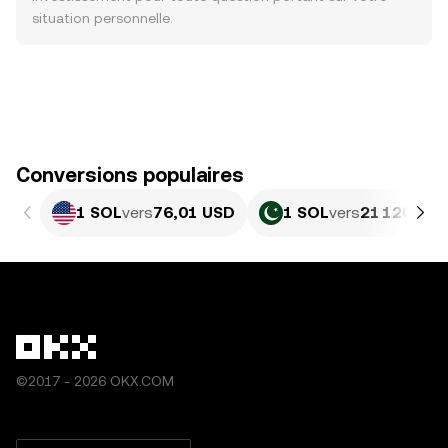
situation personnelle.
Conversions populaires
1 SOL
vers
76,01 USD
1 SOL
vers
21 120,87 
©2017 - 2026 OKX.COM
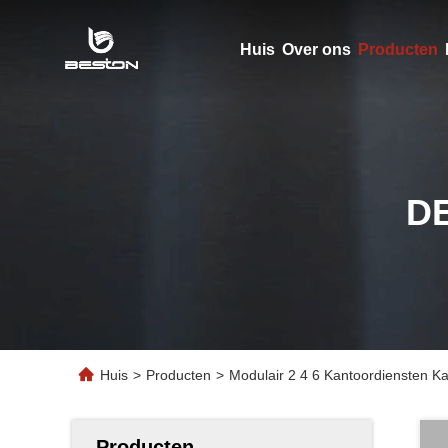
Huis
Over ons
Producten
D
Huis
>
Producten
>
Modulair 2 4 6 Kantoordiensten 
Producten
--
▸ **DIRECTIONS FOR THIS TASK**: Word for word, retype the lines from the one that contains "Conversions populaires" through the final line of the data, both ends included, excluding pictures.

▸ **TASK RESULT**:
Conversions populaires
1 SOL
vers
76,01 USD
1 SOL
vers
21 120,87 
©2017 - 2026 OKX.COM
Huis
Over ons
Producten
D
Huis
>
Producten
>
Modulair 2 4 6 Kantoordiensten 
Producten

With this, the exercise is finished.